Windows NT, 2000 and XP

Windows 2000 and XP will automatically detect Plug and Play IDE controllers on boot. Additionally, Windows NT 3.5, 4.0, 2000 and XP will automatically detect non-Plug and Play controllers during installation, regardless of BIOS support; however, this auto-detection of non-PnP controllers does not work on most machines with Award BIOS.


If you install the system to a hard disk on one of the additional controllers, it will not be bootable unless the BIOS supports booting from these controllers.

On Windows 2000 only, non-Plug and Play controllers can be enabled on an already-installed system through Add New Hardware similarly to Windows 9x as shown above. The resource parameters cannot be changed, and therefore, only the default IRQs for each controller are supported.

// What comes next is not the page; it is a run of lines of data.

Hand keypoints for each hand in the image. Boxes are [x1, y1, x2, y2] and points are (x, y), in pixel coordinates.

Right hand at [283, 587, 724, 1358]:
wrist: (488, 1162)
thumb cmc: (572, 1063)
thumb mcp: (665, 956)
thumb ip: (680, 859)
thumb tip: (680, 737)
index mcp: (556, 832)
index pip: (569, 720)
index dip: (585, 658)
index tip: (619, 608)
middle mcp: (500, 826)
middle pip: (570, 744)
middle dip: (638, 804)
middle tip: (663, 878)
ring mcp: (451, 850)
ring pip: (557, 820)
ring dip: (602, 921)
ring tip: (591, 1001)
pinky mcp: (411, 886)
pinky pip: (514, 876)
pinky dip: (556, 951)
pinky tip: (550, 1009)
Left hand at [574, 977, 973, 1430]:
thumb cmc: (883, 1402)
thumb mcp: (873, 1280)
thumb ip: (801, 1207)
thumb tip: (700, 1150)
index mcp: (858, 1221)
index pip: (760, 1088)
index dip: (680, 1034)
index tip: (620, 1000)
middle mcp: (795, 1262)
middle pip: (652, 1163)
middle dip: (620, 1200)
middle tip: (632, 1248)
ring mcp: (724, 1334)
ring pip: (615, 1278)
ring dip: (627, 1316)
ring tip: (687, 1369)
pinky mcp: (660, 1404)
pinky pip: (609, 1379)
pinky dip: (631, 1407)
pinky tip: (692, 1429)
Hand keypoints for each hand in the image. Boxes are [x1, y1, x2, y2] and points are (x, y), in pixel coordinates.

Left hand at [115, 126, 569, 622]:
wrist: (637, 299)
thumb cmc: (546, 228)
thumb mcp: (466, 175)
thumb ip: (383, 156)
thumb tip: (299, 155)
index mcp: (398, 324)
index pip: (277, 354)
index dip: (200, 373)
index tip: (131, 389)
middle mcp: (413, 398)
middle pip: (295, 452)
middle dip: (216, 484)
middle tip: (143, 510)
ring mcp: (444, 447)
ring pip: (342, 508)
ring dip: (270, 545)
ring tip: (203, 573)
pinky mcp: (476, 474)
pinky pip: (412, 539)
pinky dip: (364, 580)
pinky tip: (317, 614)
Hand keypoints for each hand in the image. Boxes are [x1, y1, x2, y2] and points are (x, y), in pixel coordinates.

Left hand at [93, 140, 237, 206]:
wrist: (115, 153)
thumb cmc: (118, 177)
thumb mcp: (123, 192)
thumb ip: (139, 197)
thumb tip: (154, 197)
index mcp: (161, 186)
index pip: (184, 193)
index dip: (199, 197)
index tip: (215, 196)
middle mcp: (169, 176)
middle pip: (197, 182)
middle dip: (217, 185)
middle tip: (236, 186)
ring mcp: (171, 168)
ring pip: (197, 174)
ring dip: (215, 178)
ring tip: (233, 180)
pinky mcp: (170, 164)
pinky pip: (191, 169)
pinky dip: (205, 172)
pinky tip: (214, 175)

Basic configuration 0002 corresponds to the tertiary channel, while Basic configuration 0003 corresponds to the quaternary channel.

Windows Vista and 7

The Windows NT 6 family does not support legacy (ISA or VLB) IDE controllers, and therefore cannot use the additional channels as currently emulated by 86Box.


There are different steps for enabling additional IDE controllers on Linux, depending on which IDE driver stack is used by your distribution’s kernel.

Modules can be loaded at any time with the modprobe command, or loaded on boot by adding the module’s name (and parameters if required) to a file in /etc/modules-load.d on newer systemd-based distributions, or the /etc/modules file on older distributions.

  • Legacy IDE (typically kernels older than 2.6.19):

    • Load the ide-pnp module to enable Plug and Play controllers.

    • Non-Plug and Play controllers require editing the kernel command line on your bootloader to add each controller’s I/O ports and IRQ:

      • Tertiary: ide2=0x1e8,0x3ee,11 (assuming IRQ 11)

      • Quaternary: ide3=0x168,0x36e,10 (assuming IRQ 10)

  • libATA (typically kernels 2.6.19 and above):

    • Load the pata_isapnp module to enable Plug and Play controllers.

    • Load the pata_legacy module with the probe_all=1 parameter to automatically detect and enable non-Plug and Play controllers. Only the default IRQs for each controller are supported.


Some distributions may automatically detect additional IDE controllers; however, that is very rarely the case.